EXPLAIN create volatile  table vt_ts

as

(sel *

 from TRAN_STAT

 qualify rank() over (partition by tran_id order by tran_line_stat_start_dt asc) = 1

 ) with data primary index (tran_id)  on commit preserve rows        ;

  1) First, we lock a distinct "pseudo table" for read on a

     RowHash to prevent global deadlock for TRAN_STAT.

  2) Next, we lock TRAN_STAT for read.

  3) We create the table header.

  4) We do an all-AMPs STAT FUNCTION step from TRAN_STAT by

     way of an all-rows scan with no residual conditions into Spool 5

     (Last Use), which is built locally on the AMPs.  The result rows

     are put into Spool 3 (all_amps), which is built locally on the

     AMPs.  The size is estimated with high confidence to be

     889,500,023 rows (70,270,501,817 bytes).

  5) We do an all-AMPs RETRIEVE step from Spool 3 (Last Use) by way of

     an all-rows scan with a condition of ("Field_9 = 1") into Spool 1

     (all_amps), which is redistributed by the hash code of (

     TRAN_STAT.Tran_Id) to all AMPs.  Then we do a SORT to

     order Spool 1 by row hash.  The result spool file will not be

     cached in memory.  The size of Spool 1 is estimated with low

     confidence to be 556,288,594 rows (32,821,027,018 bytes).  The

     estimated time for this step is 3 minutes and 7 seconds.

  6) We do an all-AMPs MERGE into vt_ts from Spool 1 (Last

     Use).  The size is estimated with low confidence to be 556,288,594

     rows.  The estimated time for this step is 1 second.

  7) Finally, we send out an END TRANSACTION step to all AMPs involved

     in processing the request.

  -> No rows are returned to the user as the result of statement 1.

6 REPLIES
Enthusiast

Re: Data redistribution

Hi Sennet,

Check the difference in the type of operation your performing. Ur creating a SET table with just the schema for which u could see the EXPLAIN PLAIN.

Whereas when u create the volatile table the PI might be the same, but in the select ur doing a rank() over, the data is redistributed to all the AMPS for comparison to find the rank depending on the Tran_Id

Thanks

Jugal.

Fan

Re: Data redistribution

No, I am asking why there is data redistribution  in the second explain plan, the PI being tran_id why is it not amp local.

I am comparing these two explain plans.

Explain

sel *

 from TRAN_STAT

 qualify rank() over (partition by tran_id order by tran_line_stat_start_dt asc) = 1;

EXPLAIN create volatile  table vt_ts

as

(sel *

 from TRAN_STAT

 qualify rank() over (partition by tran_id order by tran_line_stat_start_dt asc) = 1

 ) with data primary index (tran_id)  on commit preserve rows        ;

Fan

Re: Data redistribution

Is my question unclear or silly.
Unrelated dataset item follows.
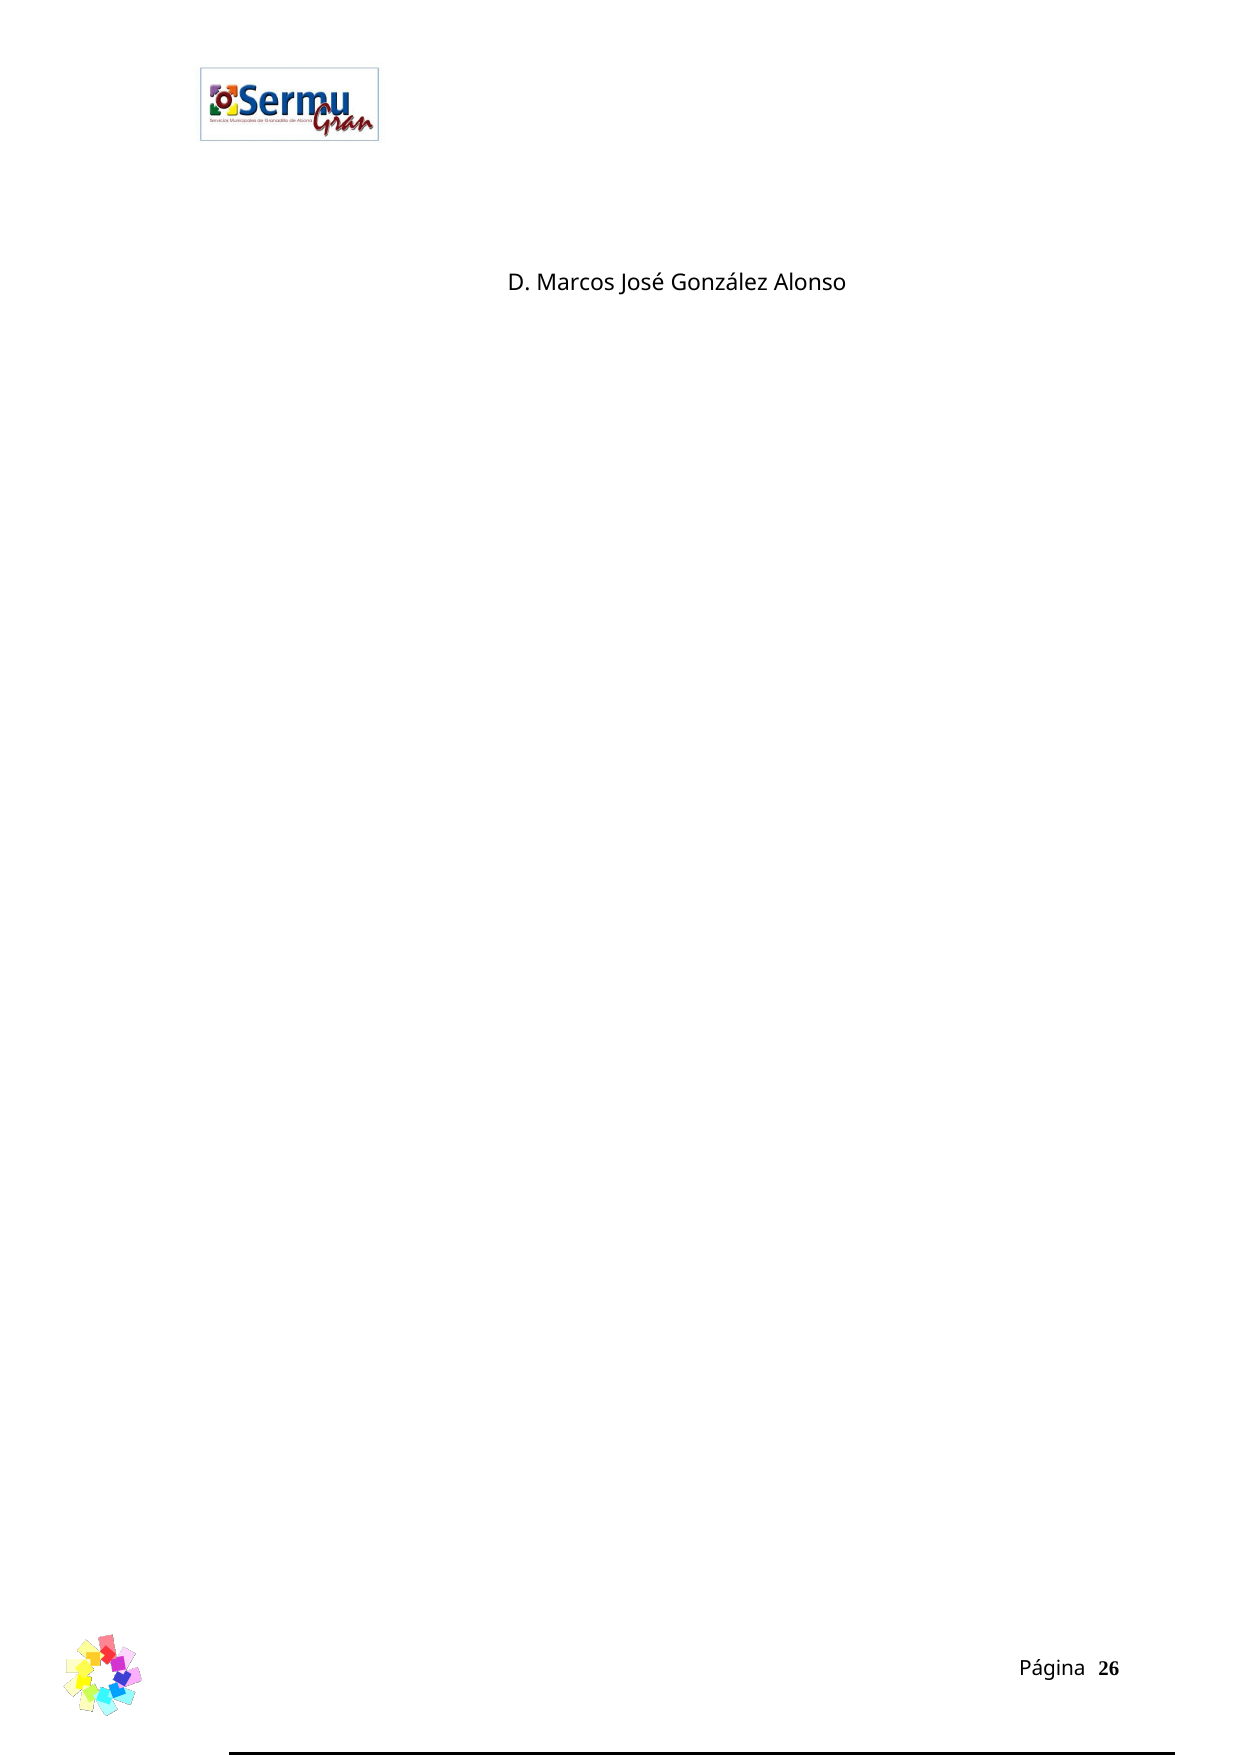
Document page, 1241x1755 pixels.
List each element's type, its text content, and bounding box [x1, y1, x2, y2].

Please let me know.

Enthusiast

Re: Data redistribution

Your question is clear. I ran for some of my tables 

Explain

sel *

I can see there is redistribution by hashcode.

It looks like it is upto the optimizer and the data demography.

Teradata Employee

Re: Data redistribution

It appears that after the optimizer planned the qualify over the tran_Id it forgot that the spool was still on the amps of the hash of tran_id. It knew that for the rank/partition/qualify because it did both of those spools locally. 

Note that a step would be required there anyway to sort the spool by tran_id prior to the insert since the data has been ordered by the start date field in the spool. But a redistribution is not required for that sort step. 

It would be reasonable to submit an incident asking for an RFC to improve the optimizer for this case. 

Fan

Re: Data redistribution

Thanks. Will open an incident with Teradata.